§ Required work:
Without any images, write the listing below out word for word.
★ ★ ★ ★
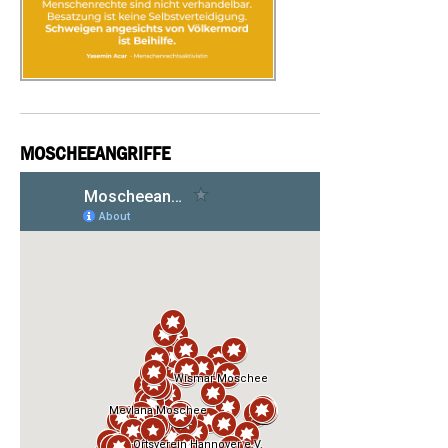
MOSCHEEANGRIFFE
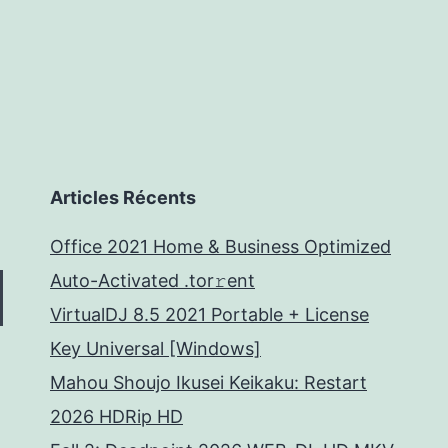
boursière ?
Articles Récents
Office 2021 Home & Business Optimized
Auto-Activated .tor𝚛ent
VirtualDJ 8.5 2021 Portable + License
Key Universal [Windows]
Mahou Shoujo Ikusei Keikaku: Restart
2026 HDRip HD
★ ★ ★ ★
§ Problem solution:
MOSCHEEANGRIFFE
boursière ?
Articles Récents
Office 2021 Home & Business Optimized
Auto-Activated .tor𝚛ent
VirtualDJ 8.5 2021 Portable + License
Key Universal [Windows]
Mahou Shoujo Ikusei Keikaku: Restart
2026 HDRip HD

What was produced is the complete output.